Avoid using your built-in zoom function
You may be tempted to use the built-in zoom feature of your camera app, which is usually triggered by pinching two fingers outward (zoom in) or together (zoom out).
We’re here to say: Don’t do it — unless you have a newer phone that includes a camera with “optical zoom.”
For most phones, your camera app will use a digital zooming feature, which is nothing more than cropping the edges of your image, enlarging your photo and the image pixels, while decreasing photo quality. A good option is taking the photo without the zoom feature at all, or even better if you can, moving closer to your subject.
If your smartphone has multiple camera lenses, it’s possible your phone may have a limited fixed optical zoom feature, which will take better zoomed-in photos. Check with your manufacturer if your phone has this option.

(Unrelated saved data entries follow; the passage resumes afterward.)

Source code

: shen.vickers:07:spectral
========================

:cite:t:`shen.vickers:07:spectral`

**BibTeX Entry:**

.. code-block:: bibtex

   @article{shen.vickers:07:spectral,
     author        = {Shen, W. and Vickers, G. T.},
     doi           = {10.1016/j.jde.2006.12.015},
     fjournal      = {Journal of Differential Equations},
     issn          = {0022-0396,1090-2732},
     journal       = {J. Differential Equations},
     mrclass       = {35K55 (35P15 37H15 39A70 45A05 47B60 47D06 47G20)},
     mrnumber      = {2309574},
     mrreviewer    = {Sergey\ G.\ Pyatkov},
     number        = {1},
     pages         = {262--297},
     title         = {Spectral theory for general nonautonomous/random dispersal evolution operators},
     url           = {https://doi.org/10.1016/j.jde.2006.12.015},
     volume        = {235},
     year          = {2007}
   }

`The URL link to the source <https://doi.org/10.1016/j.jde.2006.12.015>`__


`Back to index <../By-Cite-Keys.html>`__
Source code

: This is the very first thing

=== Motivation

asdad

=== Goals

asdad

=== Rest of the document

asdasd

Turn off flash & use natural light, if you can
Light is one of the most important factors in photography — and natural light is almost always better than using your smartphone’s flash, which can result in less-than-perfect images.
When shooting images with natural light, pay attention to where the sun is in the sky if you’re outside. Try to ensure the sun is lighting your subject, not the camera on your phone. Indoors, try using window light or more overhead artificial light, and ensure your subject is standing closer to the light, not in the shadows. Many newer smartphones work exceptionally well in low light conditions, so try taking your photos without the flash, then again with the flash, to see which one you like better.
Edit your photos
Lastly, you can turn a good photo into a great photo with a little editing. The built in editing features in your Apple or Android photo apps do a pretty good job helping you crop and adjust exposure, brightness, shadows and highlights, color, saturation and a lot more.
To take your photos to the next level, you might want to check out some photo editing apps for more advanced features and filters. A few good photo editing apps include PicsArt, Adobe Lightroom, Snapseed, Adobe Photoshop Camera and Pixlr.